┌────────

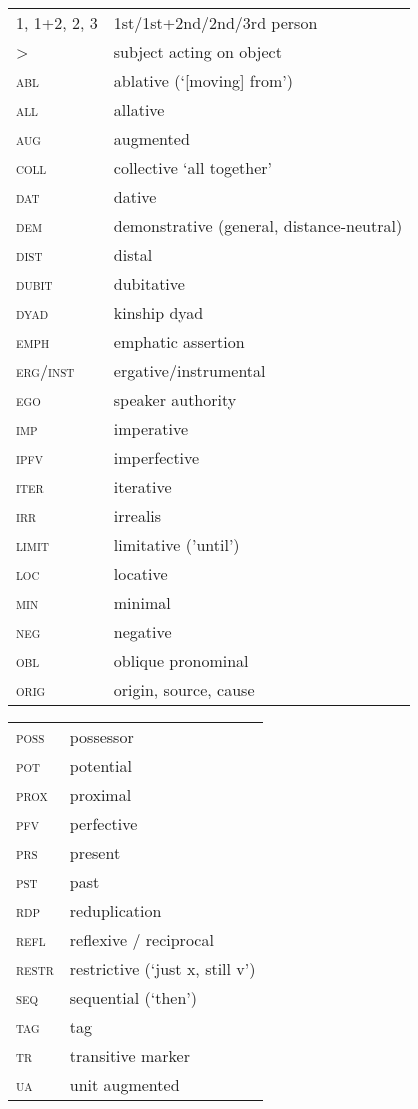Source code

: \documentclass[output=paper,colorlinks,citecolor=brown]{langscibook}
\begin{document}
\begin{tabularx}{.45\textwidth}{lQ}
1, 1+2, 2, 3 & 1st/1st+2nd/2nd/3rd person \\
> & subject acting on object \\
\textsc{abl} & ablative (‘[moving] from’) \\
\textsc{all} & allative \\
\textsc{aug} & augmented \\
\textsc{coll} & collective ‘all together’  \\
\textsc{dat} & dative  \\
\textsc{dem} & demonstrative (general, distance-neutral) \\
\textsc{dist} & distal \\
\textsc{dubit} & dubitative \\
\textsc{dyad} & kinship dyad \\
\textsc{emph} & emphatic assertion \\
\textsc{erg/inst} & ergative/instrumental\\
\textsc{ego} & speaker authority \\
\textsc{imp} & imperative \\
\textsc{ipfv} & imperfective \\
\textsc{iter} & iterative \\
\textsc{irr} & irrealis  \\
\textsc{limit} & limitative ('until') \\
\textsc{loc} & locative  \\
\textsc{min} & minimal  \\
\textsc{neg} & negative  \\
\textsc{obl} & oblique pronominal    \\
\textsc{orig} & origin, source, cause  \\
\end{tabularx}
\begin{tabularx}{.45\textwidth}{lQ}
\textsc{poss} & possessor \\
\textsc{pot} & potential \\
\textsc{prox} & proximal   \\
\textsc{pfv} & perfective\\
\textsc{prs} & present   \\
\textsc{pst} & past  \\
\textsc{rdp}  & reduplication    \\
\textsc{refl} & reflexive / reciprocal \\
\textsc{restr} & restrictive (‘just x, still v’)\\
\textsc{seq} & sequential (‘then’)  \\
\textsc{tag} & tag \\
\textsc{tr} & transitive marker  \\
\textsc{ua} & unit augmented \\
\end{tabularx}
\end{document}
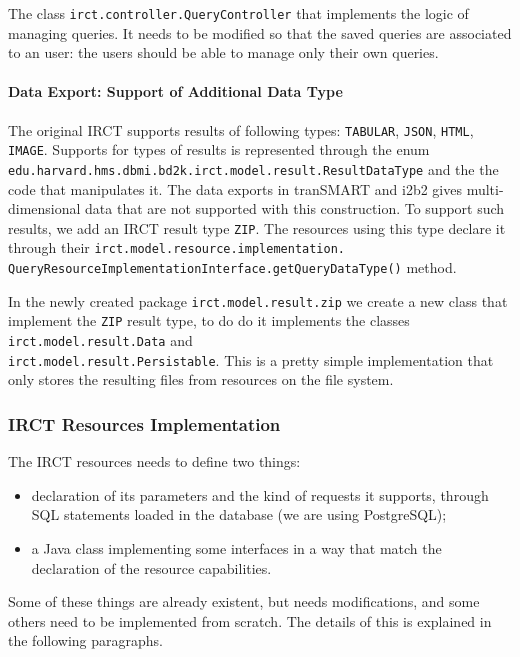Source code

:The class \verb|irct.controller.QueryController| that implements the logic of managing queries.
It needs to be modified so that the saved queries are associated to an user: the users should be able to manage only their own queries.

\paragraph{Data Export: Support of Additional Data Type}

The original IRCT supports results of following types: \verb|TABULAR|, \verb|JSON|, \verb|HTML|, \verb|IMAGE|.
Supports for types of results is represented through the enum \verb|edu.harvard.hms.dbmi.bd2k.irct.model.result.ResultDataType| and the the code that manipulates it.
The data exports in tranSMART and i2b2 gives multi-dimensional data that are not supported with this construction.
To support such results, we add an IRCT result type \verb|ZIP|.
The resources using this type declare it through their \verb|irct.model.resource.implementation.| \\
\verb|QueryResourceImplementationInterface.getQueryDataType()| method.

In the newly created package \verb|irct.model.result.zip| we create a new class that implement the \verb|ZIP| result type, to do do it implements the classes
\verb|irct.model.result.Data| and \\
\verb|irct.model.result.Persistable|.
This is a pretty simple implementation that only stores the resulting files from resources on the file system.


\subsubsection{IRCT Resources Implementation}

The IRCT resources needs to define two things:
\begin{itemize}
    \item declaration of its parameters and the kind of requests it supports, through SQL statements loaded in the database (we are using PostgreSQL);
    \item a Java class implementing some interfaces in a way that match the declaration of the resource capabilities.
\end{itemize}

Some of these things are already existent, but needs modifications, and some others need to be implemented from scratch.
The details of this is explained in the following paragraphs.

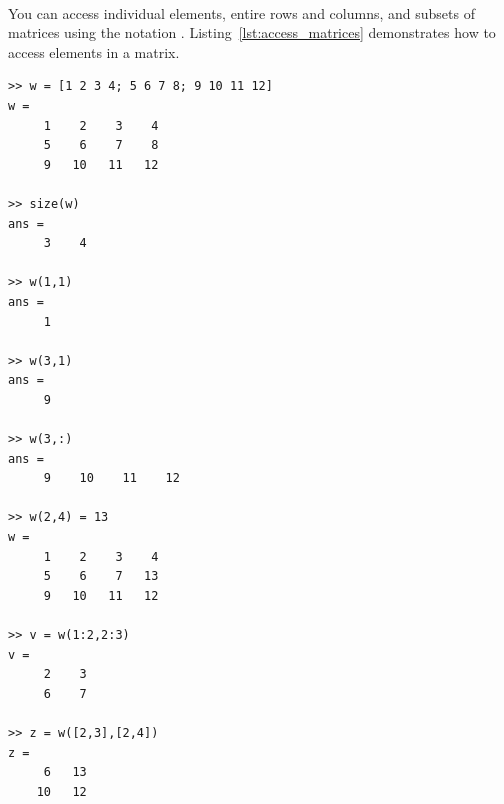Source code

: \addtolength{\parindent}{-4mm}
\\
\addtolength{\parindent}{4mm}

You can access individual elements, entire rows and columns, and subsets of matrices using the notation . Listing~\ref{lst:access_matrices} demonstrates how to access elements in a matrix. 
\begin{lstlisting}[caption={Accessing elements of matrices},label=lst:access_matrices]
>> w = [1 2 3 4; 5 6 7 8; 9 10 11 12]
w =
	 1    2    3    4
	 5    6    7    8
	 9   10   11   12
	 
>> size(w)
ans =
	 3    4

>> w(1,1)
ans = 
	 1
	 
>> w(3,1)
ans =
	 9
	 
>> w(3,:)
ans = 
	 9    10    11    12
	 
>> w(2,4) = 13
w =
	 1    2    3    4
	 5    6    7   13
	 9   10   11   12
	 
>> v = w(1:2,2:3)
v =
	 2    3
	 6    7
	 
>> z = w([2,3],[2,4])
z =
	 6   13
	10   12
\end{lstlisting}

└────────

WHAT YOU HAVE TO DO: Pictures should not appear in the copy. Write out exactly the lines above from the first one through the line that contains "Supports for types".

SOLVED PROBLEM:
Source code

: \documentclass[output=paper,colorlinks,citecolor=brown]{langscibook}
\begin{document}
\begin{tabularx}{.45\textwidth}{lQ}
1, 1+2, 2, 3 & 1st/1st+2nd/2nd/3rd person \\
> & subject acting on object \\
\textsc{abl} & ablative (‘[moving] from’) \\
\textsc{all} & allative \\
\textsc{aug} & augmented \\
\textsc{coll} & collective ‘all together’  \\
\textsc{dat} & dative  \\
\textsc{dem} & demonstrative (general, distance-neutral) \\
\textsc{dist} & distal \\
\textsc{dubit} & dubitative \\
\textsc{dyad} & kinship dyad \\
\textsc{emph} & emphatic assertion \\
\textsc{erg/inst} & ergative/instrumental\\
\textsc{ego} & speaker authority \\
\textsc{imp} & imperative \\
\textsc{ipfv} & imperfective \\
\textsc{iter} & iterative \\
\textsc{irr} & irrealis  \\
\textsc{limit} & limitative ('until') \\
\textsc{loc} & locative  \\
\textsc{min} & minimal  \\
\textsc{neg} & negative  \\
\textsc{obl} & oblique pronominal    \\
\textsc{orig} & origin, source, cause  \\
\end{tabularx}
\begin{tabularx}{.45\textwidth}{lQ}
\textsc{poss} & possessor \\
\textsc{pot} & potential \\
\textsc{prox} & proximal   \\
\textsc{pfv} & perfective\\
\textsc{prs} & present   \\
\textsc{pst} & past  \\
\textsc{rdp}  & reduplication    \\
\textsc{refl} & reflexive / reciprocal \\
\textsc{restr} & restrictive (‘just x, still v’)\\
\textsc{seq} & sequential (‘then’)  \\
\textsc{tag} & tag \\
\textsc{tr} & transitive marker  \\
\textsc{ua} & unit augmented \\
\end{tabularx}
\end{document}
Source code

:The class \verb|irct.controller.QueryController| that implements the logic of managing queries.
It needs to be modified so that the saved queries are associated to an user: the users should be able to manage only their own queries.

\paragraph{Data Export: Support of Additional Data Type}

The original IRCT supports results of following types: \verb|TABULAR|, \verb|JSON|, \verb|HTML|, \verb|IMAGE|.
Supports for types of results is represented through the enum \verb|edu.harvard.hms.dbmi.bd2k.irct.model.result.ResultDataType| and the the code that manipulates it.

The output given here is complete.